A Catania, nella sua terza visita da che è stato eletto, ha impiegato nella sede dell’Ordine di via Grotte Bianche alcune ore per confrontarsi con il Consiglio direttivo, il Collegio dei revisori, il Comitato dei Past President, i presidenti delle associazioni di riferimento.

Sua la proposta di una “fiscalità della crisi” da realizzare per affrontare la contingenza avversa dei mercati finanziari, e le sue derivate, in modo sistemico e con l’obiettivo istituzionale (che chiameremmo “missione” se Siciliotti non fosse allergico alle “altisonanze”) di tenere al centro sempre la figura del cittadino.

Figura, questa, che racchiude in sé tutte le possibili declinazioni (consumatore, risparmiatore, contribuente, imprenditore, lavoratore, professionista, soggetto sociale responsabile) ed è, per questo suo significato omnicomprensivo l’unica adatta a indirizzare le politiche attive anti-recessione.

E’ al cittadino che pensa Siciliotti, perché, dice, “siamo tutti cittadini e siamo tutti interessati a ridurre ulteriori rischi e prevenire ulteriori danni”. Di più. “Abbiamo tutti il dovere, ognuno con la propria competenza, ma anche con la propria sensibilità, di dare un contributo per superare questo momento nel migliore dei modi possibili”. Da qui l’accento posto sulla crisi di fiducia, prima che sulla crisi finanziaria. “E’ su una visione di sistema, e su un’organizzazione di sistema, che si regge la possibilità di convivenza civile, proficua e responsabile. E tra gli attori del sistema c’è il mondo del credito. Vederlo come ‘nemico’, o anche solo non comprenderne la funzioni, significa far crollare una delle basi su cui si regge l’intera struttura”.

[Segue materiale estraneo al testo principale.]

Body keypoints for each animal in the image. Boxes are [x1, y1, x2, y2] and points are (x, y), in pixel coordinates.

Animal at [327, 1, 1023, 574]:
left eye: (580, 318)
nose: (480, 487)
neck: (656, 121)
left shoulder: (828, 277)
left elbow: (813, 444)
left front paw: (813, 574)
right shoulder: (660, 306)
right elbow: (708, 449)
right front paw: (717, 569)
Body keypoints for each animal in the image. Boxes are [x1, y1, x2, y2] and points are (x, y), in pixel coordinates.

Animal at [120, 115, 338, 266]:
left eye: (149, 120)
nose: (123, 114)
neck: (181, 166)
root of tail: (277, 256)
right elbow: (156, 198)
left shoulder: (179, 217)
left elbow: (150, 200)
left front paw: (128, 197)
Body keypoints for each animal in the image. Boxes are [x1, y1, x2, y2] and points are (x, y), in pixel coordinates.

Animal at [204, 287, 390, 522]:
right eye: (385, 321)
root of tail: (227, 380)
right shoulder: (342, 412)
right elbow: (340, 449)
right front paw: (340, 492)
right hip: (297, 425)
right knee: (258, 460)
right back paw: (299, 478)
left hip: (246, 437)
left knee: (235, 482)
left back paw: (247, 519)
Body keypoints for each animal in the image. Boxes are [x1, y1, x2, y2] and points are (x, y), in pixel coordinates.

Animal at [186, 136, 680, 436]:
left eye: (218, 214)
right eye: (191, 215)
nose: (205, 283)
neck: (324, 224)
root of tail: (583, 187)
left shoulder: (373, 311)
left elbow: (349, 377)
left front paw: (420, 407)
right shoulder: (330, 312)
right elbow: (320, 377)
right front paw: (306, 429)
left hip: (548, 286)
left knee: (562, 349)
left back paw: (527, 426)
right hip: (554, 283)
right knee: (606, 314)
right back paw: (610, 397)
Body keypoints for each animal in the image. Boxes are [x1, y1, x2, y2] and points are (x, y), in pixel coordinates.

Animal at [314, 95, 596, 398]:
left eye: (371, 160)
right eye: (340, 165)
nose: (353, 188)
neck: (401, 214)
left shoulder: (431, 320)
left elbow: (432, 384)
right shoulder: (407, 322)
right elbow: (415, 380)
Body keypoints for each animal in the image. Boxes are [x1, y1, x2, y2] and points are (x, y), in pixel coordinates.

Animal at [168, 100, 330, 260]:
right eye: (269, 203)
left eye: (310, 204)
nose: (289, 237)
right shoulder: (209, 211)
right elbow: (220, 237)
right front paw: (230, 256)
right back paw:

Una fiscalità della crisi – spiega – è “l’unica leva davvero in mano ai Governi nazionali. Bisogna dare ossigeno fiscale alle imprese. Per questo penso che la norma che limita la deducibilità degli interessi passivi merita di essere rivista, che bisogna dare nuovo slancio al credito d’imposta agevolato per le piccole e medie imprese soprattutto del Mezzogiorno e affrontare in modo serio il tema dei controlli e dell’informativa societaria. Ed è opportuno intervenire anche sulla compensabilità delle ritenute, la possibilità di rimediare a eventuali ritardi o inadempienze nell’invio delle certificazioni, la certezza e la praticabilità dei calendari relativi alle dichiarazioni dei redditi”.

Dunque, sì ad eventuali ‘salvataggi’, se necessari. Sì agli strumenti legittimi per impedire che il costo del denaro si innalzi fino a livelli insostenibili per le ‘tasche’ del sistema. Sì ai sacrifici che necessitano per raggiungere questi obiettivi. Ma ‘sì’ a tutto questo a una condizione. Alla condizione, cioè, che a questi interventi sia collegato l’obbligo, da parte del mondo del credito, di sostenere l’economia reale, quanto e più di prima. Quindi, anzitutto, il tessuto produttivo. Il motivo è presto detto: bloccare l’incidenza (o, almeno, ridurla) della crisi della finanza sull’assetto portante dell’economia, per far sì che l’economia subisca i minori danni possibili e possa continuare a fare il proprio mestiere, che è quello di “garantire alla società non solo di non andare indietro ma anche di andare avanti”.